» EXERCISE GOAL:
All pictures are to be omitted while the lines starting at the line with "Référence Fait le" and ending at the line with "(泰國需要自己想怎麼拍)" in the material below are retyped exactly, both ends included.

» RECORD EXTRACTS:
· · ·
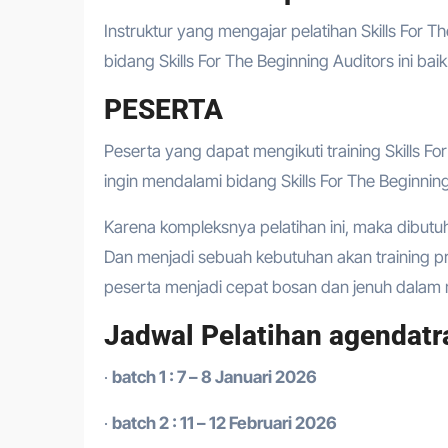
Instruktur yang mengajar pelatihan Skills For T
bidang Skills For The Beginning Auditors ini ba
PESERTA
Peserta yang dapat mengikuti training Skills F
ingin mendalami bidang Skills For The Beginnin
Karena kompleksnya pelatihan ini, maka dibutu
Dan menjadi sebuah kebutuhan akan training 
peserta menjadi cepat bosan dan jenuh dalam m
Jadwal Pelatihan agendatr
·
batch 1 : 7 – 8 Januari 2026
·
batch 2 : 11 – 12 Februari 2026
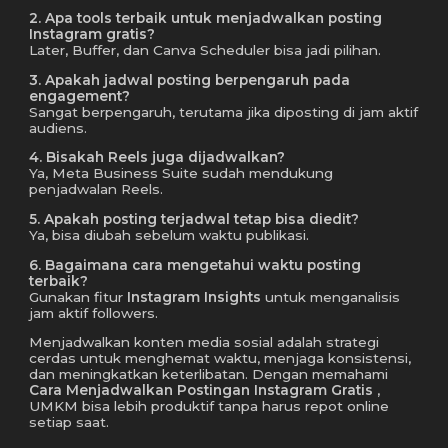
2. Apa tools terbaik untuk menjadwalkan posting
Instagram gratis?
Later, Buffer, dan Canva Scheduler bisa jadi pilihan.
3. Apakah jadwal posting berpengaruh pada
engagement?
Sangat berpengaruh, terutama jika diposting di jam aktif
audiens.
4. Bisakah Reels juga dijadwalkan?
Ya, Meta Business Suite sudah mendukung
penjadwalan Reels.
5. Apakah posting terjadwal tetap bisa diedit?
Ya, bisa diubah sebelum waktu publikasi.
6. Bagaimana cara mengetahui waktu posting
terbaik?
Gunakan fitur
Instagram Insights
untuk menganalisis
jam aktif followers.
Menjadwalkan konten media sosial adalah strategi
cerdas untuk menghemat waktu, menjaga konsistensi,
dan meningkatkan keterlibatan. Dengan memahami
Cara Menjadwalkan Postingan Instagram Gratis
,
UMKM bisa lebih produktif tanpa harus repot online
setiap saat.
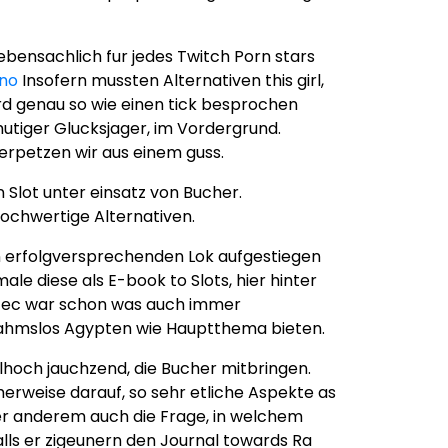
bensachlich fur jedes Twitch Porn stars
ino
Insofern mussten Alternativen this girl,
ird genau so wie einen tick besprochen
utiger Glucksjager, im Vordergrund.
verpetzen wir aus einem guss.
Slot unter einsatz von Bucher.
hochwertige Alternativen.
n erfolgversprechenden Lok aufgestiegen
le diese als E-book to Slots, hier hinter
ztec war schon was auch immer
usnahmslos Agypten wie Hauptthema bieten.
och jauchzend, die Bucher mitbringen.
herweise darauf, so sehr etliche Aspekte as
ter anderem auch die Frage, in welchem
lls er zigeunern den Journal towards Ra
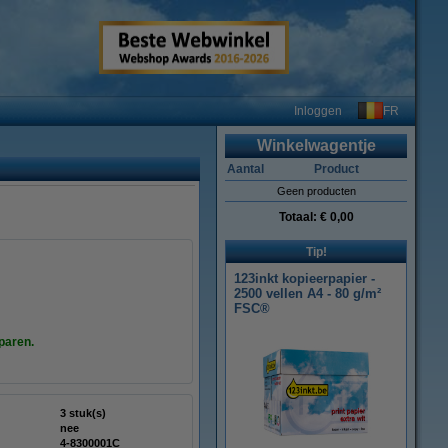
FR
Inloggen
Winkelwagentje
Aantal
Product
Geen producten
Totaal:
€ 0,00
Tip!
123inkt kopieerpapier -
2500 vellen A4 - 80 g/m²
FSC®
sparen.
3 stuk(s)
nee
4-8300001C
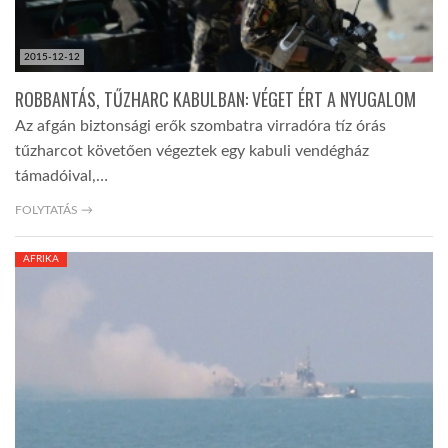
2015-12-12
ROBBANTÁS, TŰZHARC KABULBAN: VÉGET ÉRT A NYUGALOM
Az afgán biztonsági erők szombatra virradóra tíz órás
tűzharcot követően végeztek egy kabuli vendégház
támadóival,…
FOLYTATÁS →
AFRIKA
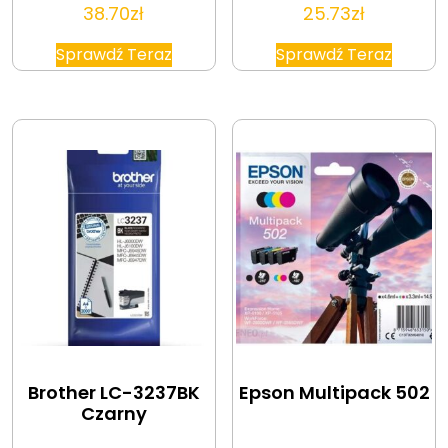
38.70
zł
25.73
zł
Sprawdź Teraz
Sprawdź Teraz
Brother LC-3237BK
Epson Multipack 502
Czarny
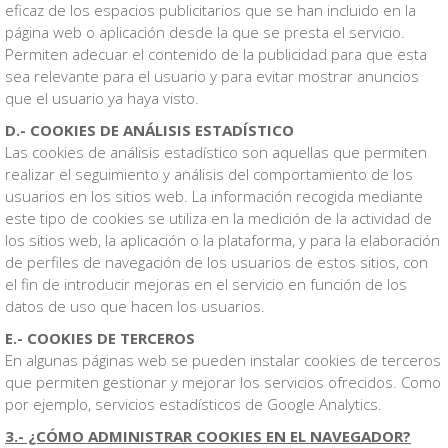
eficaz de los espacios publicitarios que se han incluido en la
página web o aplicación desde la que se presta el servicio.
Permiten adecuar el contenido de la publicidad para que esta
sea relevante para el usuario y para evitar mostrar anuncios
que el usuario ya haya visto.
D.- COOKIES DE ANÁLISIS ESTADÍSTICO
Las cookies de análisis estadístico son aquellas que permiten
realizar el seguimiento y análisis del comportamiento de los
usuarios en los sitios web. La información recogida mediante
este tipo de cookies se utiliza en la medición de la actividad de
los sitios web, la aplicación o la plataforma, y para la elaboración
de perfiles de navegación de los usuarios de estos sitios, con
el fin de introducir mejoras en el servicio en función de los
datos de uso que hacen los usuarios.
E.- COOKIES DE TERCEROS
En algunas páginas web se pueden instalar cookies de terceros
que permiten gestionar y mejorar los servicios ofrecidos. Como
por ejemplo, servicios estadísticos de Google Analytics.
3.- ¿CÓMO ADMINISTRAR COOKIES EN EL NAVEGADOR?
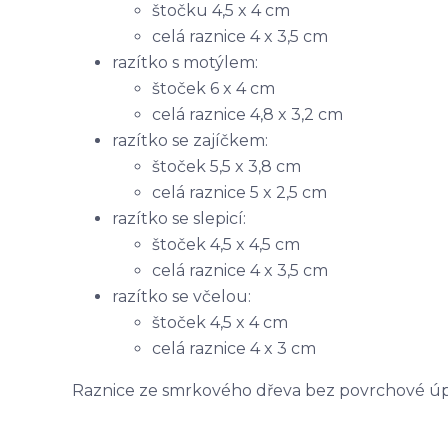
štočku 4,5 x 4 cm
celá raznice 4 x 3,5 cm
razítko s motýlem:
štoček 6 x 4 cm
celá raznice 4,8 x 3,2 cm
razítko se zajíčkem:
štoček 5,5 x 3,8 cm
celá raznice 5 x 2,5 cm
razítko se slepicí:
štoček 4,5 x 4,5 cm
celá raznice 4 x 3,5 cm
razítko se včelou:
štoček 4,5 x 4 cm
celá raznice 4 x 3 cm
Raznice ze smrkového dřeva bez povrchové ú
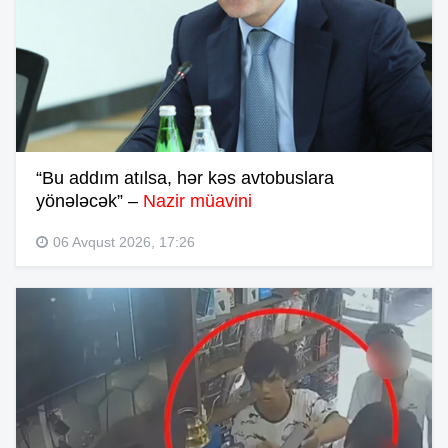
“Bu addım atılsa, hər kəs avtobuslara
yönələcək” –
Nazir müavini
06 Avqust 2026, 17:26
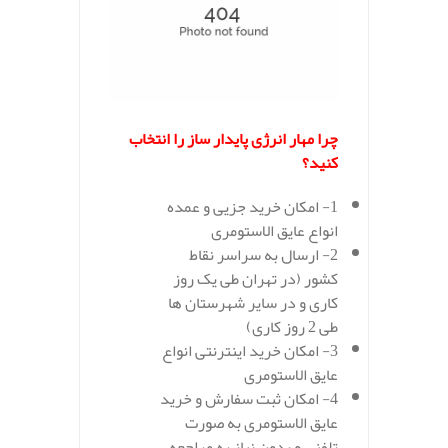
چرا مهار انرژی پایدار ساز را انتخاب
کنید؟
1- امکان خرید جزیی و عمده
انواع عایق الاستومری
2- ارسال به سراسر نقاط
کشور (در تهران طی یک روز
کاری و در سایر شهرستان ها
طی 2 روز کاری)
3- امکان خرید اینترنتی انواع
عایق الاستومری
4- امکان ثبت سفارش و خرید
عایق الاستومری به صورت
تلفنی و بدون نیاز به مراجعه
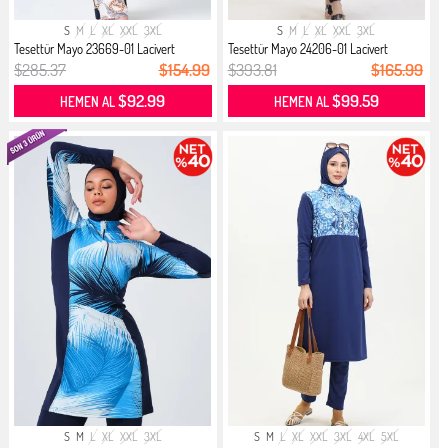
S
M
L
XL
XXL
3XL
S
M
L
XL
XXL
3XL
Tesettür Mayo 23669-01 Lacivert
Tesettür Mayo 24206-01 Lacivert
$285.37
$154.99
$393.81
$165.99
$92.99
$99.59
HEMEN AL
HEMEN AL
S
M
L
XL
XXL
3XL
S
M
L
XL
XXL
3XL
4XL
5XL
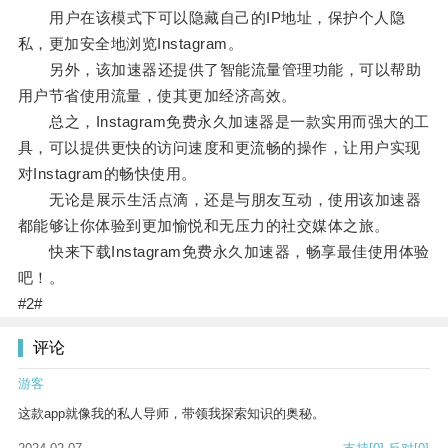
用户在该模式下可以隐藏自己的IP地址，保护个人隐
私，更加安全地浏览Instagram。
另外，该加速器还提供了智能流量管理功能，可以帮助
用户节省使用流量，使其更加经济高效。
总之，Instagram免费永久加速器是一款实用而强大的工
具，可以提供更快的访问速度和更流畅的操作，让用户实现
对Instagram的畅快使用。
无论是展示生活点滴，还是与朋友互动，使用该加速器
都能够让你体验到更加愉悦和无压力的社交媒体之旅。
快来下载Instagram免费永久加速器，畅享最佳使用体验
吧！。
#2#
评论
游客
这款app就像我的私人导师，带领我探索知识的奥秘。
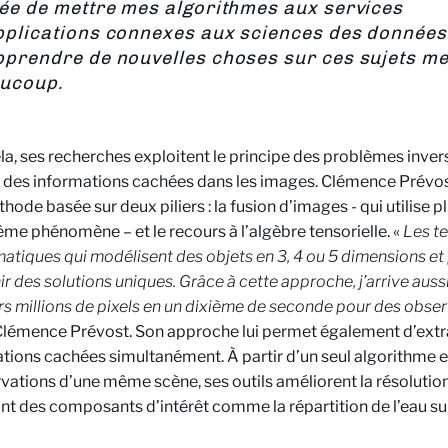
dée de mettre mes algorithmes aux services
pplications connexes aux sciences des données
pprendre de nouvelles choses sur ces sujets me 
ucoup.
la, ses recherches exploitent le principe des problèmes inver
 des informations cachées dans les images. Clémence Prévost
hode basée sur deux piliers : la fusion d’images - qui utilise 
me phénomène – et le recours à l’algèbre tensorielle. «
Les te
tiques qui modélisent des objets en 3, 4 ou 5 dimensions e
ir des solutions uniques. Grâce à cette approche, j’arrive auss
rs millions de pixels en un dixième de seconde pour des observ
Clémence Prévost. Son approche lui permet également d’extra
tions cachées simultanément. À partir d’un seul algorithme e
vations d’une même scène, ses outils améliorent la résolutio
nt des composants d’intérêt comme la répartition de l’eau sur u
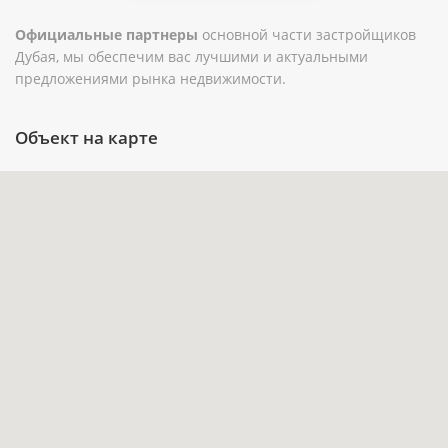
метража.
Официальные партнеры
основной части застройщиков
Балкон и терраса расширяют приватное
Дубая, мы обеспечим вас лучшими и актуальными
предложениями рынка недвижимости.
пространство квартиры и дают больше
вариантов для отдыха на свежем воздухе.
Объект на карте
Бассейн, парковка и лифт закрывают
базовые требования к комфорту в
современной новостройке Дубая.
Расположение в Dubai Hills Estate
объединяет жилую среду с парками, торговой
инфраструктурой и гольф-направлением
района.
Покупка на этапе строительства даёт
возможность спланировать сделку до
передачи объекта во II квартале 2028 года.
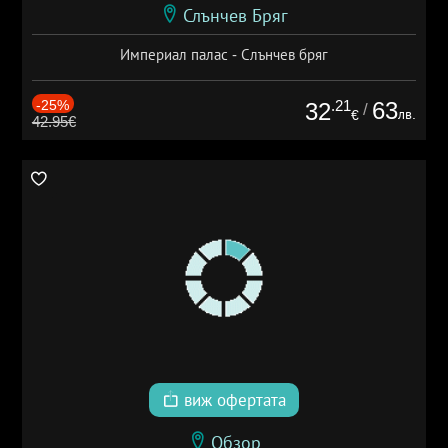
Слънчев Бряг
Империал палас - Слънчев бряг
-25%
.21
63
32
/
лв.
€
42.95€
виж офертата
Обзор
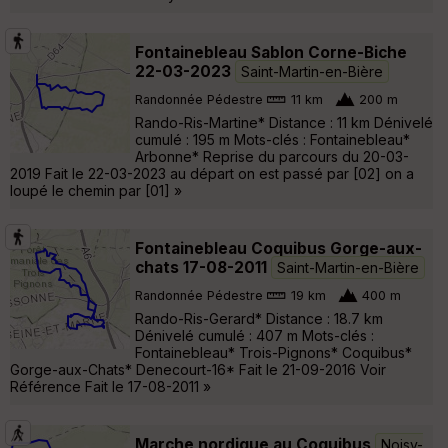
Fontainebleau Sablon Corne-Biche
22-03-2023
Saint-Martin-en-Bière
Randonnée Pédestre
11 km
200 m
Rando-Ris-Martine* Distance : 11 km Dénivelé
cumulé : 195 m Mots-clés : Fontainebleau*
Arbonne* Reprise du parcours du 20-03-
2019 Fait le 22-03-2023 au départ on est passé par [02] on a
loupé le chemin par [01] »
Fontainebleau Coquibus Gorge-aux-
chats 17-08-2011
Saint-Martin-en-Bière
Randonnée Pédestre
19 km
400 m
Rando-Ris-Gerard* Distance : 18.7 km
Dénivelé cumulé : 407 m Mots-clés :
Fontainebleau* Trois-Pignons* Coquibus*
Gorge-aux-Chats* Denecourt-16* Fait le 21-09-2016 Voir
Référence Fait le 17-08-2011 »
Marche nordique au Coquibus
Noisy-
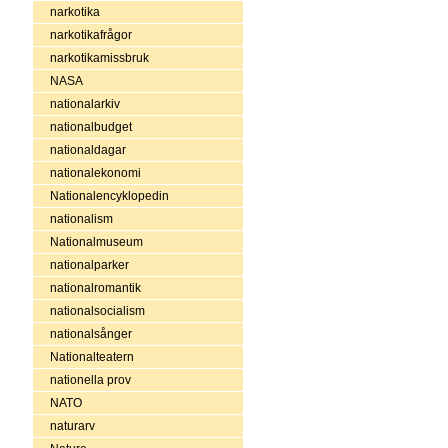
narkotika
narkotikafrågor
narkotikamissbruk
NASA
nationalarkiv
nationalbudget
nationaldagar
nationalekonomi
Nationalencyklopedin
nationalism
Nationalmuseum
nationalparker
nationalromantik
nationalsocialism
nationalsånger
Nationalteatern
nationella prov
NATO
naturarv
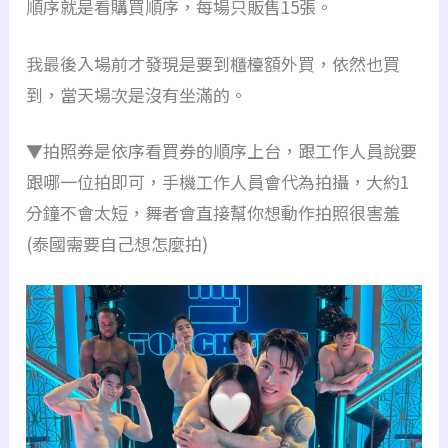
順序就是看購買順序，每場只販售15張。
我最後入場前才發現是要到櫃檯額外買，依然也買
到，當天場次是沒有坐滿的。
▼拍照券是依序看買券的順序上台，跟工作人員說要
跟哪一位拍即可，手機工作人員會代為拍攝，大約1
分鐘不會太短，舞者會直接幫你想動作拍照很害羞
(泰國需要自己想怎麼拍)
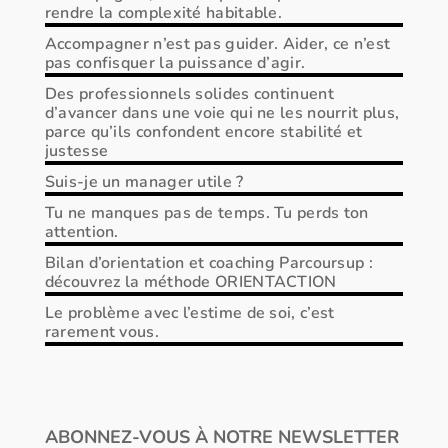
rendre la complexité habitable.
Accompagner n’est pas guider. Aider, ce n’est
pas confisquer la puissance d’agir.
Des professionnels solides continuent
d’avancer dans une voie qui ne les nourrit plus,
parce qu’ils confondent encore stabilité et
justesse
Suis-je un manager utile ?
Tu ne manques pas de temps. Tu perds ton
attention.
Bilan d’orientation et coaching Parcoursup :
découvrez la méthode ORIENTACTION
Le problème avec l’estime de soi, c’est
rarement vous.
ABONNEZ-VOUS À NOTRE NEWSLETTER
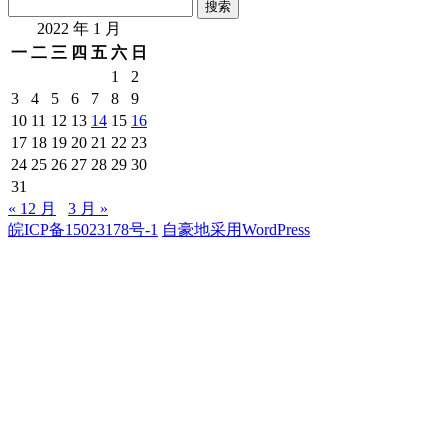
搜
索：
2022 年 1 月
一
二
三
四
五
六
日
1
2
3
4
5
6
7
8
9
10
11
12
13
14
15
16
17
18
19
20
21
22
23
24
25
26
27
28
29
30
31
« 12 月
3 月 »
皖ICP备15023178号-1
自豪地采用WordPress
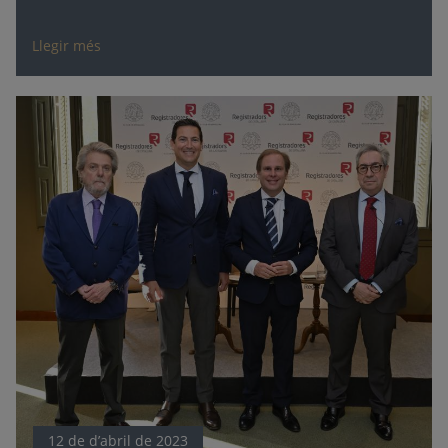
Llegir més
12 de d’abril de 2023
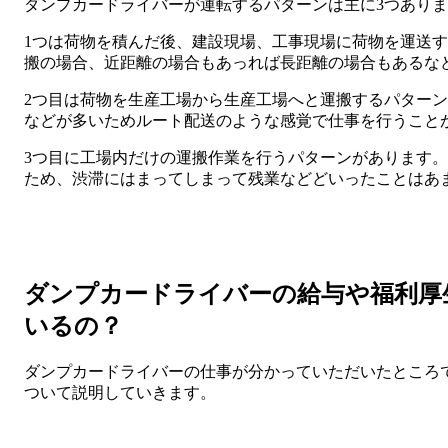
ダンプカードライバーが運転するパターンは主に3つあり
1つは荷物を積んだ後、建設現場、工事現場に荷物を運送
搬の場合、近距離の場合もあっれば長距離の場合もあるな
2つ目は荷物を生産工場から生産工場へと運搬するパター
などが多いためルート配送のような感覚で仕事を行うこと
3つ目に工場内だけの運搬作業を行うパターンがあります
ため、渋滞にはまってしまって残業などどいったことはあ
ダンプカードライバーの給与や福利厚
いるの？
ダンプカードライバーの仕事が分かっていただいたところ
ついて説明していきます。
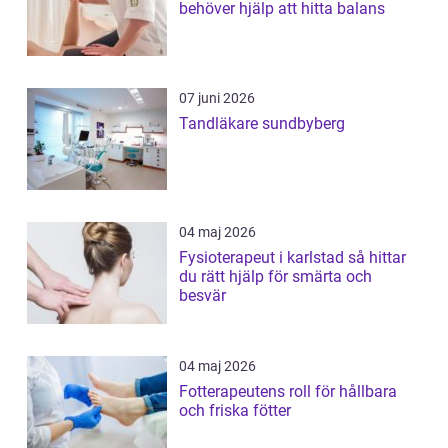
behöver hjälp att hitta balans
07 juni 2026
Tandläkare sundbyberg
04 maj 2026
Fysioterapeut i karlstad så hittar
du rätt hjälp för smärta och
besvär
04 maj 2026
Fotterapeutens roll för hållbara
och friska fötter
· · ·
» RESPONSE TO THIS EXERCISE:
Référence Fait le 17-08-2011 »
Marche nordique au Coquibus
Noisy-
narkotika
narkotikafrågor
narkotikamissbruk
NASA
nationalarkiv
nationalbudget
nationaldagar
nationalekonomi
Nationalencyklopedin
nationalism
Nationalmuseum
nationalparker
nationalromantik
nationalsocialism
nationalsånger
Nationalteatern
nationella prov
NATO
naturarv
順序就是看購買順序，每場只販售15張。
我最後入場前才發現是要到櫃檯額外買，依然也買
到，當天場次是沒有坐滿的。
▼拍照券是依序看買券的順序上台，跟工作人員說要
跟哪一位拍即可，手機工作人員會代為拍攝，大約1
分鐘不會太短，舞者會直接幫你想動作拍照很害羞
(泰國需要自己想怎麼拍)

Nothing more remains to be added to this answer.